Start of Records shown
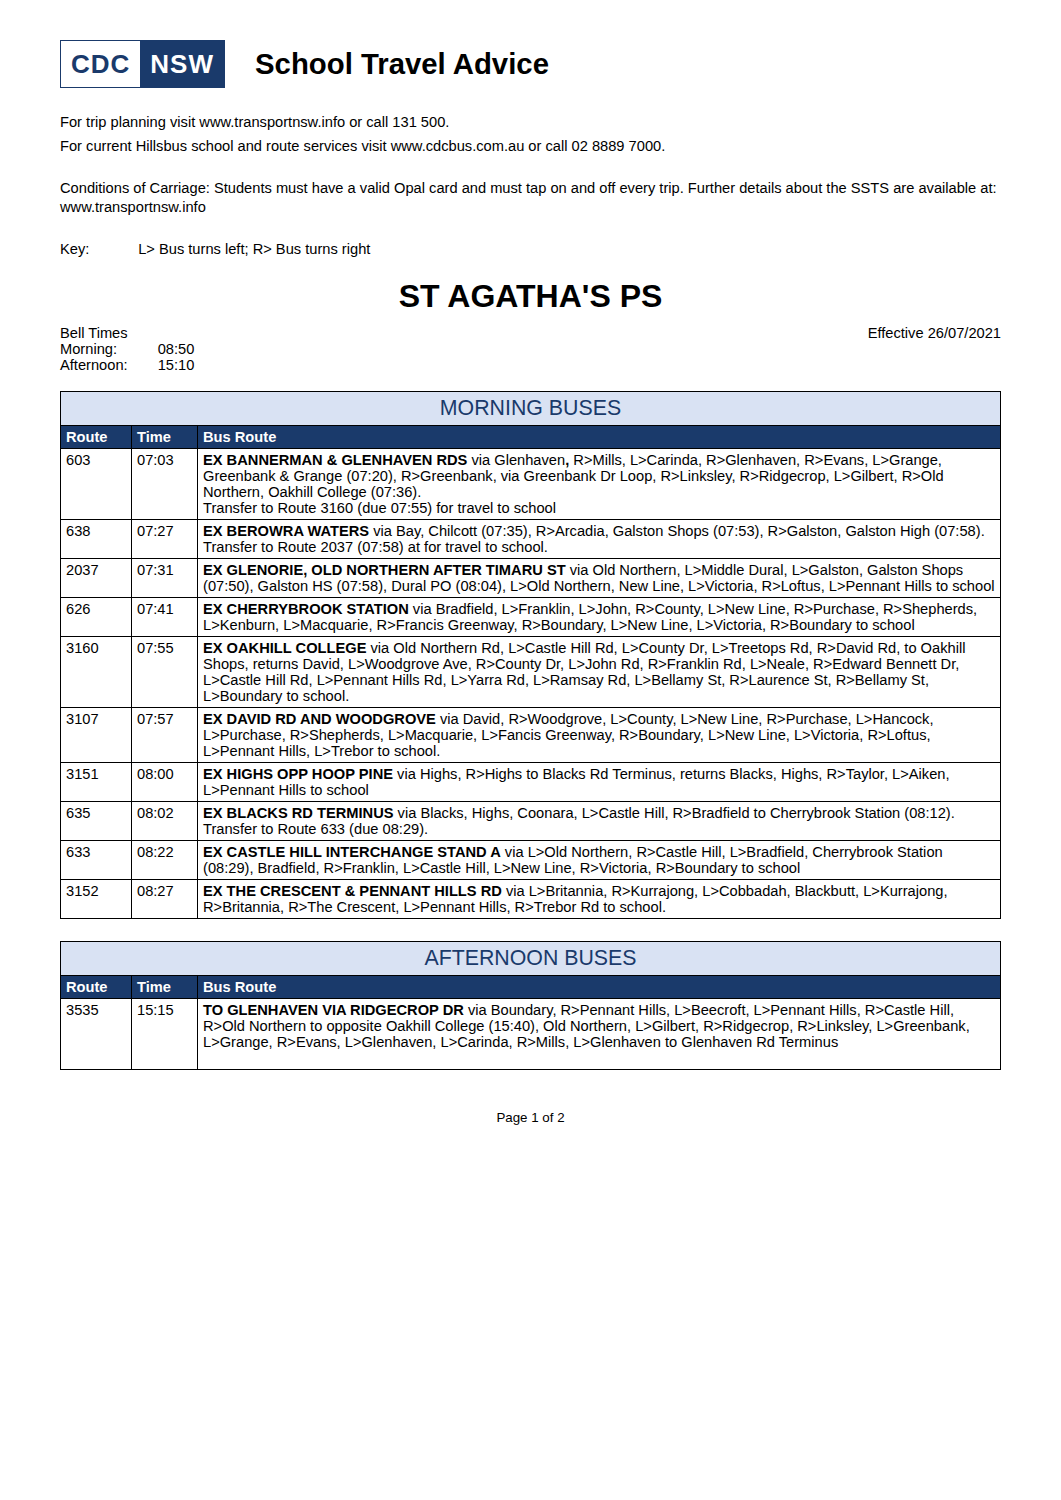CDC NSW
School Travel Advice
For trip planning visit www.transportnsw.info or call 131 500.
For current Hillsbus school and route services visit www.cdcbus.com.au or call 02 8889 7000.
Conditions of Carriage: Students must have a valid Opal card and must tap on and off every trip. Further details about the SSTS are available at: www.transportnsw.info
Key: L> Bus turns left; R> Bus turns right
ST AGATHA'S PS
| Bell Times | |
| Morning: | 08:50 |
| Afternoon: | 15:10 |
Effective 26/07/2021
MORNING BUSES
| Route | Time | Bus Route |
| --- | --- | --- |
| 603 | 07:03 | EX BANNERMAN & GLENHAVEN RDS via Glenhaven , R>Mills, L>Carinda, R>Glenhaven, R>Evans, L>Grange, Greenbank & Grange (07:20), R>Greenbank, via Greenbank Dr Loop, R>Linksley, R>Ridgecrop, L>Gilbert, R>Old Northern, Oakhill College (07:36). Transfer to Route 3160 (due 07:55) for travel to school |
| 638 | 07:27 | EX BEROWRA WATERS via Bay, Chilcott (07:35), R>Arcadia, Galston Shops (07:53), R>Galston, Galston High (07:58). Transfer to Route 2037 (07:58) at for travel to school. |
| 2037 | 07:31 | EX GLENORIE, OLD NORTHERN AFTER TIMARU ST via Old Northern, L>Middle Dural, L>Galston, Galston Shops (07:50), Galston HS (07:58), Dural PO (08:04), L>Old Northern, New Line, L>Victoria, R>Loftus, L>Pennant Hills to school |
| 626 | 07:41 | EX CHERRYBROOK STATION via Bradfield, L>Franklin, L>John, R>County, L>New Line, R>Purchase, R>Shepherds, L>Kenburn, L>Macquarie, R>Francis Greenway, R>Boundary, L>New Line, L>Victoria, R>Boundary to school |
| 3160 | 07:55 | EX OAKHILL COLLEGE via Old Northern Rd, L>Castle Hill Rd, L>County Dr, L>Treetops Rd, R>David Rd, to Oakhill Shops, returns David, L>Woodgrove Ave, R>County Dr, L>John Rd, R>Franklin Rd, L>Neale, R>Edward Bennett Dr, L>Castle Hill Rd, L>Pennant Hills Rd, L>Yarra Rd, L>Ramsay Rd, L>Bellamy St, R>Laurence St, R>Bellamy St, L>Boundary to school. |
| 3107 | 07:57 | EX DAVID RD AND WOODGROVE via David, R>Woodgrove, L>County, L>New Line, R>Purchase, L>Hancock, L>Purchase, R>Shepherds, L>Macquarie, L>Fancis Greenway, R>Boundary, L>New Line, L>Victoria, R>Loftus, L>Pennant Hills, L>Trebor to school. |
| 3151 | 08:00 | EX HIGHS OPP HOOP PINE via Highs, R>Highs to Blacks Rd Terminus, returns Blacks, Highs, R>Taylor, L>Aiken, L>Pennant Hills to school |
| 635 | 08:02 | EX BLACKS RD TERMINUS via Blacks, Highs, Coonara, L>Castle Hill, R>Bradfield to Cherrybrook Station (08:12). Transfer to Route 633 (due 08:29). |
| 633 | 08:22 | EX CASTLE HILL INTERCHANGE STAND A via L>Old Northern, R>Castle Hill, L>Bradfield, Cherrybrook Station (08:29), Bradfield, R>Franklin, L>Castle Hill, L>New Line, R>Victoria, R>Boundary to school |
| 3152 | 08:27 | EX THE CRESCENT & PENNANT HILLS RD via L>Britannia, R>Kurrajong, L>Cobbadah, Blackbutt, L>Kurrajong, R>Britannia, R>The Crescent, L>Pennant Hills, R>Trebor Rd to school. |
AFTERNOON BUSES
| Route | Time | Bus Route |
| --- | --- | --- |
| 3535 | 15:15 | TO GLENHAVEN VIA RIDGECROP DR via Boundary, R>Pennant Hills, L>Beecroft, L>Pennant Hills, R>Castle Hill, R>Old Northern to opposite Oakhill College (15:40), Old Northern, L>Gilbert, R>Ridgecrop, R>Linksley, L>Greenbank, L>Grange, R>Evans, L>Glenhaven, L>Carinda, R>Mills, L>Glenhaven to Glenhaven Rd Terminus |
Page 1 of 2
End of Records shown
→ **Problem statement**: Every line above that includes the word "Woodgrove" should be listed.

→ **Response to this exercise**:
| 3160 | 07:55 | EX OAKHILL COLLEGE via Old Northern Rd, L>Castle Hill Rd, L>County Dr, L>Treetops Rd, R>David Rd, to Oakhill Shops, returns David, L>Woodgrove Ave, R>County Dr, L>John Rd, R>Franklin Rd, L>Neale, R>Edward Bennett Dr, L>Castle Hill Rd, L>Pennant Hills Rd, L>Yarra Rd, L>Ramsay Rd, L>Bellamy St, R>Laurence St, R>Bellamy St, L>Boundary to school. |
| 3107 | 07:57 | EX DAVID RD AND WOODGROVE via David, R>Woodgrove, L>County, L>New Line, R>Purchase, L>Hancock, L>Purchase, R>Shepherds, L>Macquarie, L>Fancis Greenway, R>Boundary, L>New Line, L>Victoria, R>Loftus, L>Pennant Hills, L>Trebor to school. |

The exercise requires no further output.